Fifty-five percent of respondents said they do not wish to pursue their line of work anymore, giving as their top three reasons high rates of conflict with patients’ families, long work hours and being overworked, while 50 percent of respondents said that their wages are too low.
According to statistical data from the Taiwan Society of Anesthesiologists, deaths from anesthetics in Taiwan occur at 12 times the rate in the UK, the US and Japan.
A quarter of the respondents said they do not wish to continue their line of work due to their inability to spend time with their family, the questionnaire showed.
Comparing the US and Taiwanese systems, Ho said that in the US anesthetics subsidies are applied as follows: The fees of an anesthetist attending a first surgery per day are fully subsidized, the fees for a second surgery is subsidized at a discounted rate and a third surgery is not subsidized at all.
This means that US anesthetists only have to tend to two surgical tables per day, and were paid on an individual basis and not according to the method of anesthetization, Ho said, adding that US anesthetists usually earn about US$320,000 a year.

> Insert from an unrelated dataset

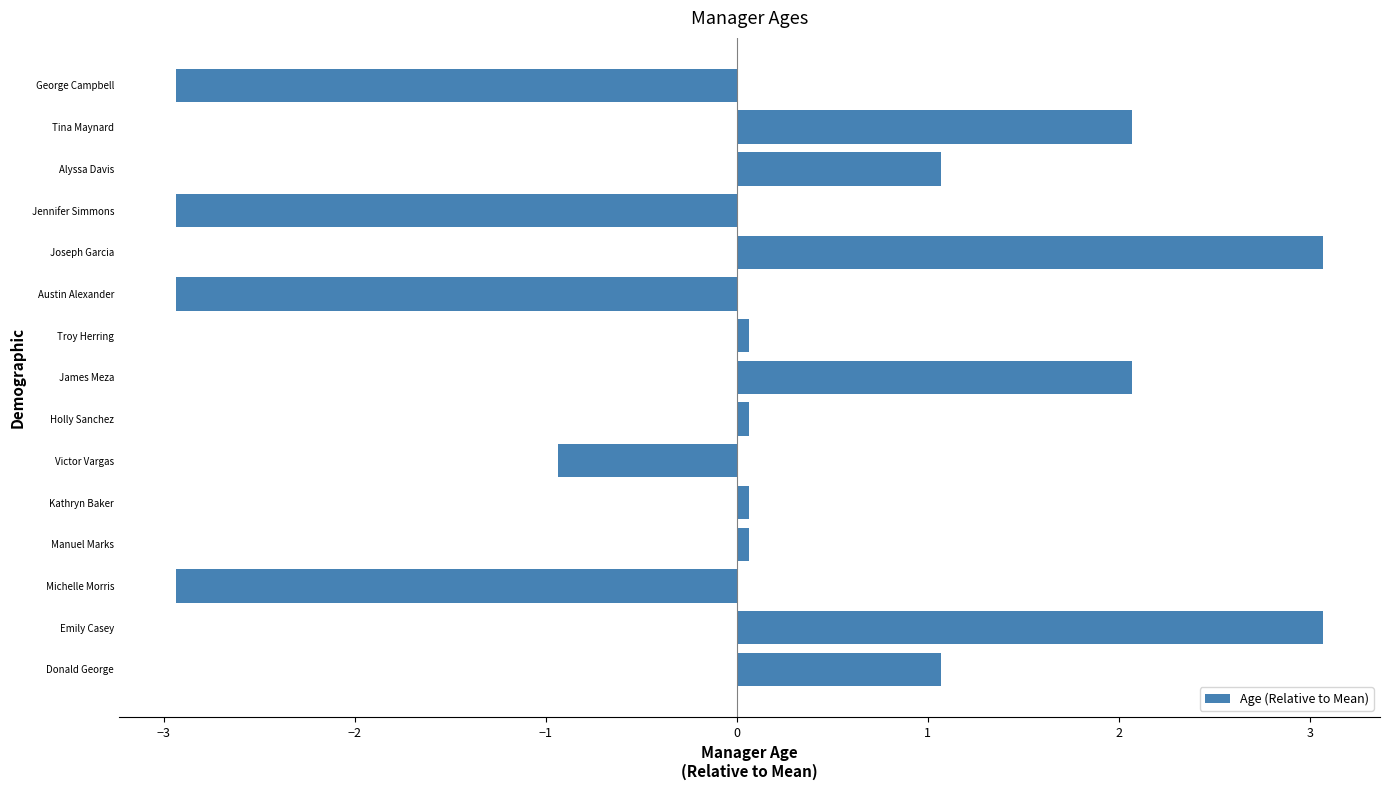

Read the value at Joseph Garcia.

3.1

Taiwanese anesthetists do not receive the same subsidies from the National Health Insurance (NHI), with NT$1,500 given for para-anesthesia and NT$3,800 for general anesthesia, Ho said.
He said the NHI subsidized fees based on how the patient was anesthetized and not what the risks of surgery were due to the patients’ condition.
He added that most surgeries were handled in a “package” manner to ensure that the surgical department retained their “cut” of the income.
Ho said that there are enough people in the anesthetics field, but the amount of work required of them is too much, adding that the department at his hospital has to handle 1,500 NHI-subsidized cases every year, as well as an additional 200 cases.
The government is not so much to blame for this situation as the medical community itself, because most of the rules were written by the community, Ho said.
Different departments in the medical community should get together and find how to better balance the situation, he said.
“Being an anesthetist is a hard job and the difficulty stems from having to do too many things simultaneously,” Ho said.